◆ Passage to read:
The Art of Statistics: Learning from Data David Spiegelhalter Pelican (2019)

The aphorism “All models are wrong, but some are useful”, attributed to statistician George Box, is a cliché for a reason. It cuts to the heart of a central challenge facing researchers in many areas of science. The world is more complicated than anything that a mathematical, scientific or statistical model can capture. Yet models of the world, however imperfect, are necessary for drawing conclusions about everything from pharmaceutical efficacy to unemployment numbers. David Spiegelhalter’s The Art of Statistics shines a light on how we can use the ever-growing deluge of data to improve our understanding of the world — and of some of the pitfalls we encounter in the attempt.

The book is part of a trend in statistics education towards emphasizing conceptual understanding rather than computational fluency. Statistics software can now perform a battery of tests and crunch any measure from large data sets in the blink of an eye. Thus, being able to compute the standard deviation of a sample the long way is seen as less essential than understanding how to design and interpret scientific studies with a rigorous eye.

Throughout the book, Spiegelhalter emphasizes the importance of the “PPDAC” structure: Problem-Plan-Data-Analysis-Conclusion. He describes how statisticians approach each section of an investigation, and the tools that come into play. PPDAC starts with defining a problem or question and developing a plan for what to measure, how to measure it and what analyses will serve best. Then researchers collect data, analyse them according to the plan and decide what conclusions reasonably follow.

Spiegelhalter has had a long and prominent career as a statistician, and some of the most interesting passages occur when he pulls back the curtain and describes the choices he and his colleagues have made in the course of research. For example, he led a team that investigated death rates in children after heart surgery in British hospitals. Even for seemingly unambiguous figures — such as the number of children who had heart surgery and how many died — there were discrepancies between data sources and definitions.

(Bounding boxes with keypoints)
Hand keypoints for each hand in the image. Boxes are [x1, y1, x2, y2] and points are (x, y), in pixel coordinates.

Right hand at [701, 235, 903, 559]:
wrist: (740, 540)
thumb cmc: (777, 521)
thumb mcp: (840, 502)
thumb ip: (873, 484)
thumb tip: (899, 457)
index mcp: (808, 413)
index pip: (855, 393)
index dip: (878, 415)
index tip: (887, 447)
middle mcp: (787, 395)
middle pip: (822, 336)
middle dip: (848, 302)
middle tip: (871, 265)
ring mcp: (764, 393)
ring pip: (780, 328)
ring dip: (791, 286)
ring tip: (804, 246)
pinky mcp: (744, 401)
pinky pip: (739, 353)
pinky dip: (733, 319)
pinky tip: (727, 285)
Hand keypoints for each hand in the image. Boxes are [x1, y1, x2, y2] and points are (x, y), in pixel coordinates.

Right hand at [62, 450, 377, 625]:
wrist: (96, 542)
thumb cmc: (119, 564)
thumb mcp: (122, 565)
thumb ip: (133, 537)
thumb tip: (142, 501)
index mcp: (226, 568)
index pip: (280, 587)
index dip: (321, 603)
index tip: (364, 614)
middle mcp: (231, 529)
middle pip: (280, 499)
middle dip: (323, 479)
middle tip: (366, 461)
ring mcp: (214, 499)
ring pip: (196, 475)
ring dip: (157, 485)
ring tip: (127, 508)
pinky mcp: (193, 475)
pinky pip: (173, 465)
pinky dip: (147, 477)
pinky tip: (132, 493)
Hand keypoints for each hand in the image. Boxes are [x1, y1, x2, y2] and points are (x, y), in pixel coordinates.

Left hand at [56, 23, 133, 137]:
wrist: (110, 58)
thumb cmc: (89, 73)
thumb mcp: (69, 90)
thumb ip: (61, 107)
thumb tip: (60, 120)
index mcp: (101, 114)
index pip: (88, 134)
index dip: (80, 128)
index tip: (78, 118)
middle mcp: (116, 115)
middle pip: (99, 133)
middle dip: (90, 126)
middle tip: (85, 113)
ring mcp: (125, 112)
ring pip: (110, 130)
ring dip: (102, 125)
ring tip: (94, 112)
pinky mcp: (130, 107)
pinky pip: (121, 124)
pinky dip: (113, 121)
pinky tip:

◆ Exercises:
[1] In the review of The Art of Statistics, what do the letters of the "PPDAC" structure stand for?
[2] Continue the review of The Art of Statistics from its last sentence.

◆ Results for each task:
[1] Problem, Plan, Data, Analysis, Conclusion.

[2]
Decisions about how to treat potential ambiguities and edge cases can have a large effect on the outcome of a study. For instance, for how long after an operation should a death be attributable to it? Because complete clarity and objectivity are not possible, people who read about these studies — especially politicians or jurors who have to decide whether unusual numbers of deaths owing to surgery point to crimes or malpractice — should be aware of the potential complicating factors, if only to temper their confidence in a finding.

As such examples show, a main takeaway from the book is a sense of circumspection about our confidence in what is known. As Spiegelhalter writes, the point of statistical science is to ease us through the stages of extrapolation from a controlled study to an understanding of the real world, “and finally, with due humility, be able to say what we can and cannot learn from data”. That humility can be lacking when statistics are used in debates about contentious issues such as the costs and benefits of cancer screening.

Packed syllabus

The book does an admirable job of covering a great deal of ground in limited space. Some concepts would have benefited from a deeper treatment: notably, bootstrapping, or estimating the distribution of a statistic on the basis of random resampling; and the central limit theorem, which holds that averages of increasingly large subsets of the data in many sets tend towards a normal distribution. However, Spiegelhalter had difficult decisions to make about how much of each topic he would unpack. A book covering the ideas of regression, null-hypothesis testing, Bayesian inference and much, much more cannot be comprehensive. The robust notes and bibliography will be useful for readers who wish to delve deeper.

Spiegelhalter does not shy away from discussions of subtle statistical issues such as the nature of different types of uncertainty. So, as he warns at the beginning of chapter 9, where the rubber of mathematical probability theory hits the road of statistical inference, some material will prove challenging even to scientifically sophisticated readers. Some passages require pencil, paper and a few passes through to fully digest, but the approachable big-picture explanations and end-of-chapter summaries help, as does the glossary.

A useful coda focuses on the many dubious statistical practices that have helped to create today’s replication crisis across swathes of science. Spiegelhalter touches, too, on how both scientists and journalists can improve public understanding by running better studies and reporting on them responsibly. After wading into the statistical depths earlier in the book, readers can start using these tangible, easily applicable lessons immediately.

The Art of Statistics will serve students well. And it will be a boon for journalists eager to use statistics responsibly — along with anyone who wants to approach research and its reportage with healthy scepticism.

Nature 567, 458-459 (2019)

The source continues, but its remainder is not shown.